[Requirement A]
In the post on self-publishing and the Dune series, which two books are said to have gotten the writer into writing?
[Requirement B]
Please continue the post on self-publishing and the Dune series, starting after its final sentence.

March 4, 2011 8 comments

The author’s dream is to touch a reader’s heart and mind with stories woven from the soul.  For the longest time, Publishers held the means to break apart the delicate relationship between artist and patron.  A world void of such middle men would be ruled by free-market and democracy.  This is why self-publishing as the next frontier of books.

Some fear a writer unhinged will only produce half-baked tales, literature ill-prepared for any capital gain.  The unfortunate truth, companies publish half-baked tales of their own.  Read books three through six of Frank Herbert’s Dune series for proof.  Better yet, for your own sake, read the first two and skip the rest!

It’s really a shame because Dune and Dune: Messiah got me into writing.

Frank Herbert set his tale in a grand universe, expanded over seven thousands years.  I really wanted to enjoy such a ride!  Unfortunately, the magic that made Dune so epic, dwindled in each book that followed.  Halfway through Children of Dune (book three), I found myself nodding off.

I still cannot fathom, how the best sci-fi book ever written preludes a series lost in a sea of plotless words.  Perhaps the editors ran out of red ink.

More likely the publishing company was unwilling to tell legendary Herbert that his books expanded, with plot-stopping monologues, while the storyline itself grew ever small.

[Data excerpts]
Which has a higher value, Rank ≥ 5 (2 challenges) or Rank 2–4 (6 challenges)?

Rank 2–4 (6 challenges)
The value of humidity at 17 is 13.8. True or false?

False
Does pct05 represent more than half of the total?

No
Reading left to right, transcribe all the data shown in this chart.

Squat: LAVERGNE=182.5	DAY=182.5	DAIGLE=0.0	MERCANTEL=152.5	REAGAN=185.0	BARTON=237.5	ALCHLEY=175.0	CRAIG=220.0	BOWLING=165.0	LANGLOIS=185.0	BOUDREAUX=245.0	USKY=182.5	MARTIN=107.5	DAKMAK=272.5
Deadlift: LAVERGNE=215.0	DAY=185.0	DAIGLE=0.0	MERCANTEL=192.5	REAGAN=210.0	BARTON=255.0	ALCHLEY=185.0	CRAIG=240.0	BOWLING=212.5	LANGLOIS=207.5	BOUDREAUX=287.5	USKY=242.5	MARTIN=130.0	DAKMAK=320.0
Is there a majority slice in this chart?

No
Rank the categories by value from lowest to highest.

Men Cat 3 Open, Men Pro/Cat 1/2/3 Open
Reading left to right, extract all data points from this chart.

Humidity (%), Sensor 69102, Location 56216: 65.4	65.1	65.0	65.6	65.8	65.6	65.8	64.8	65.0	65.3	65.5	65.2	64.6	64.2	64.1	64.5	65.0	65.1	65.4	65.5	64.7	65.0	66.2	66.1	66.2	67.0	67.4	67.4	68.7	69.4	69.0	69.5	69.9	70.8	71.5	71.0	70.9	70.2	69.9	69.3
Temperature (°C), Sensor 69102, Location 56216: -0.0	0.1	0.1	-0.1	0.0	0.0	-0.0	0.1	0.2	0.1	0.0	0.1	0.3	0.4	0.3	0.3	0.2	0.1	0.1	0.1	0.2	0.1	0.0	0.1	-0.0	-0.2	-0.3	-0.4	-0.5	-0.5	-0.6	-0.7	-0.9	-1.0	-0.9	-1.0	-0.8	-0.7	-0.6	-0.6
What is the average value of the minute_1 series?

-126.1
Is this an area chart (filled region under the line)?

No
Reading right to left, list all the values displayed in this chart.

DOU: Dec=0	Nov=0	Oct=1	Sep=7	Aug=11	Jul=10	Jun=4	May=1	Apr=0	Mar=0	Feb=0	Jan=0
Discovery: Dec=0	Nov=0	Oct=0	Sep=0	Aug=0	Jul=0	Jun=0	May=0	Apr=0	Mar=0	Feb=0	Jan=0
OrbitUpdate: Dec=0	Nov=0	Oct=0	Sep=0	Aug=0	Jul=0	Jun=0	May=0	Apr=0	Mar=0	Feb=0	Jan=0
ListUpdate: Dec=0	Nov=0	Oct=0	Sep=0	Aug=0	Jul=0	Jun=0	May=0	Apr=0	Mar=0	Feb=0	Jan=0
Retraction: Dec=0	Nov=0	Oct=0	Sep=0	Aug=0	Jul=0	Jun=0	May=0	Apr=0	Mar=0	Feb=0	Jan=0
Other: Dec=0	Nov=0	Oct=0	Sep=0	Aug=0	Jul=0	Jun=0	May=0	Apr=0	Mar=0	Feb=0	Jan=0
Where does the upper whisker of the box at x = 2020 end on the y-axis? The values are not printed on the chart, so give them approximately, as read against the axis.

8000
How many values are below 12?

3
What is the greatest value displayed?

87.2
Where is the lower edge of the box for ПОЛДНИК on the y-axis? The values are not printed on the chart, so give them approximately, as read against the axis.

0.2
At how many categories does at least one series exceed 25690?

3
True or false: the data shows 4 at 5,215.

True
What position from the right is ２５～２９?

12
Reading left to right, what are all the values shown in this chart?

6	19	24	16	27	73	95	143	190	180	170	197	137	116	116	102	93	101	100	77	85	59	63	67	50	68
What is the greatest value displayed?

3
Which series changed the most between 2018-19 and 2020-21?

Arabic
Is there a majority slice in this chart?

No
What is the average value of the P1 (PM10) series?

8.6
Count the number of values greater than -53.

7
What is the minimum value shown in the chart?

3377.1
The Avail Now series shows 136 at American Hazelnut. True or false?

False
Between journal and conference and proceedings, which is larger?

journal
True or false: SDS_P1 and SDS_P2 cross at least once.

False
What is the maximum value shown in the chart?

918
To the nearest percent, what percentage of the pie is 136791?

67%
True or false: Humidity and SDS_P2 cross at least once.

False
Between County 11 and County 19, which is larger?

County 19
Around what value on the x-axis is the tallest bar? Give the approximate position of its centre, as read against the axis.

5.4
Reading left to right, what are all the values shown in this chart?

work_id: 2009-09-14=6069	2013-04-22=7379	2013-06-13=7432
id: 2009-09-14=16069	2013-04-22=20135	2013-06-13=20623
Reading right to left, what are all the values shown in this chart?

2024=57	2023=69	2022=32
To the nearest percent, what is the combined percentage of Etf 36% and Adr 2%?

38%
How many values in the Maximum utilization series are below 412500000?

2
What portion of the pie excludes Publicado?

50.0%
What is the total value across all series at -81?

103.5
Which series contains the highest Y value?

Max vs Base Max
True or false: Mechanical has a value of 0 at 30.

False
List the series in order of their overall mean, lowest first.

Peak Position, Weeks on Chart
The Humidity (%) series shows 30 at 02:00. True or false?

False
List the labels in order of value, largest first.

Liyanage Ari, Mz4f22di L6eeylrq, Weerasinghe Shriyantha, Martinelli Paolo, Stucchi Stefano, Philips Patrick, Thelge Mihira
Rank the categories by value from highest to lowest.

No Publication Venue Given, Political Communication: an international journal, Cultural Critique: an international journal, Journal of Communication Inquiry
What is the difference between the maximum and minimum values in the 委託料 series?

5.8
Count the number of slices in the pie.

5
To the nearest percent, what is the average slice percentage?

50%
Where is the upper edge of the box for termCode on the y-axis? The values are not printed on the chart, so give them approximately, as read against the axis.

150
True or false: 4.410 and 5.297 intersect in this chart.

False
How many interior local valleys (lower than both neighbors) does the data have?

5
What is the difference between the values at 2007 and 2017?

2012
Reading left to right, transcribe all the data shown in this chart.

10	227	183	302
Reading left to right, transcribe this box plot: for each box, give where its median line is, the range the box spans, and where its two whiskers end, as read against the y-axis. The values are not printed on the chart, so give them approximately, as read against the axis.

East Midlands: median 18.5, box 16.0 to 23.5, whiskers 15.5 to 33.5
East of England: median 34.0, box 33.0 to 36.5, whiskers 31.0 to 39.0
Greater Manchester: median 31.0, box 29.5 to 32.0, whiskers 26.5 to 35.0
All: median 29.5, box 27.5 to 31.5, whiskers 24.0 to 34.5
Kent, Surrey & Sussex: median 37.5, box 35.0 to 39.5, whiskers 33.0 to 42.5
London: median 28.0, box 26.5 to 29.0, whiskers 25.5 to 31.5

[Answer box A]
Dune and Dune: Messiah.

[Answer box B]
What is more, before Mr. Herbert became a household name to nerds everywhere, Dune (best sci-fi book ever written mind you) was rejected by more than 20 publishers.  It was the small company Chilton Books, known for auto repair manuals, that gambled with Herbert’s ground-breaking story.

This raises a dooming question.  How many awe-inspiring books have never seen the light of day because an author gave up on their 19th rejection letter?

Self-publication places power in the hands of the public.  It is the audience’s delight to uncover the next Frank Herbert.

Yet, none can argue how, for hundreds of years, these same faulty publishers have produced every page-turning, trend-setting, best-selling classic we know and love.

We shouldn’t throw away everything that came before just to be different.  Aspiring authors can learn much from the process publishers have perfected.  This means that writers should not work alone in bringing their fiction to the public.

Where should a writer go then, without losing any freedom?

Once upon a time, publishing companies where the only solution.  This placed beginning author’s at the whims and fancies of executives, who held the power to change manuscripts for the sake of the bottom line.  This framework has worked out in some cases (everyone wants to make money), yet I believe many great stories have been marred by the bureaucracy of large publishing companies.

Huge cuts and forced deadlines are a detriment to well-paced, thrilling literature.  Sometimes too many people have looked at a book.  Put all of this together and you get a patchwork of failures.

Conventional wisdom has deemed the author incapable of figuring out how to do any of this on his or her own.  With the rise of self-publication through the Kindle, nook, and iPad, such sentiments are slowly dwindling.  Out of necessity, self-publishing authors must learn how to write and market their fiction.

Self-publication doesn’t mean working alone.  It simply means you are the publisher, in charge of finding as many people as it takes to bring quality fiction to the public.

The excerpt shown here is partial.